In an email replay to a request for comment Monday night, Jordan said she signed the reconsideration letter in part because she was not a councilor in 2009, when the town originally broached Path issues with the land trust, and because she felt the trust gave a "very quick turn-around answer of no," this time.

"I wanted to be able to look at citizens when the blasting began on Shore Road and tell them we fully examined every other option.
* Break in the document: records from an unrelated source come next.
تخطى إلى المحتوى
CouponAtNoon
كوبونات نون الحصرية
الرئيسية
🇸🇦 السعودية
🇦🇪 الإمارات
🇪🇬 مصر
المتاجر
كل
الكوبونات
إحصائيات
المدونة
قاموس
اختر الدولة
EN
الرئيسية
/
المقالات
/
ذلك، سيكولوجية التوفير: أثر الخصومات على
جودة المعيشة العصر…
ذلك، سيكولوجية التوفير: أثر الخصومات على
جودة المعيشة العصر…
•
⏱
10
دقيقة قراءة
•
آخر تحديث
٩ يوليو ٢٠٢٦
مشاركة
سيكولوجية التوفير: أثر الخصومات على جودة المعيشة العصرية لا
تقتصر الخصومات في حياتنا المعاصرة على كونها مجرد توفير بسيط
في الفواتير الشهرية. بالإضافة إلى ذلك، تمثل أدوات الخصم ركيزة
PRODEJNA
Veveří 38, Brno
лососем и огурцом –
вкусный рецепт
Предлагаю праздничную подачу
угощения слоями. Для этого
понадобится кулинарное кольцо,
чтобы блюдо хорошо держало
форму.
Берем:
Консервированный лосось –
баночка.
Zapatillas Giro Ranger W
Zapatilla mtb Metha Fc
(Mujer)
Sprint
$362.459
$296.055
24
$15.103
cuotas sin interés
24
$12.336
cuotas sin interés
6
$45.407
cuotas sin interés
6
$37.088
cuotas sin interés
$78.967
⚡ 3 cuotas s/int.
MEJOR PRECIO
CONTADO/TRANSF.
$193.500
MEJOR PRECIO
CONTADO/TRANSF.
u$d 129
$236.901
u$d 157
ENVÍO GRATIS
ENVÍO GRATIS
In order to do that I needed to know the Land Trust truly took a moment and really respectfully reconsidered," she said in the email.

Although she was not at the June 30 council workshop, which Franklin and other land trust members attended, Jordan said she'd heard enough about how the session went to feel as though the issue has been fully threshed out.

"By then I had a full grasp and understanding as to why the land trust had made the decision they did and, being someone who wrote the easement for my parents property, I respect the stance the Land Trust is taking," wrote Jordan. "Additionally I think it is one thing to ask them to consider the possibility of helping us with the Pathway and a completely different thing to hold the completely separate issue Robinson Woods II over their heads as an ultimatum.

"I did not agree with the stance that some councilors were taking of, 'Do as we want or we won't help you,'" she wrote.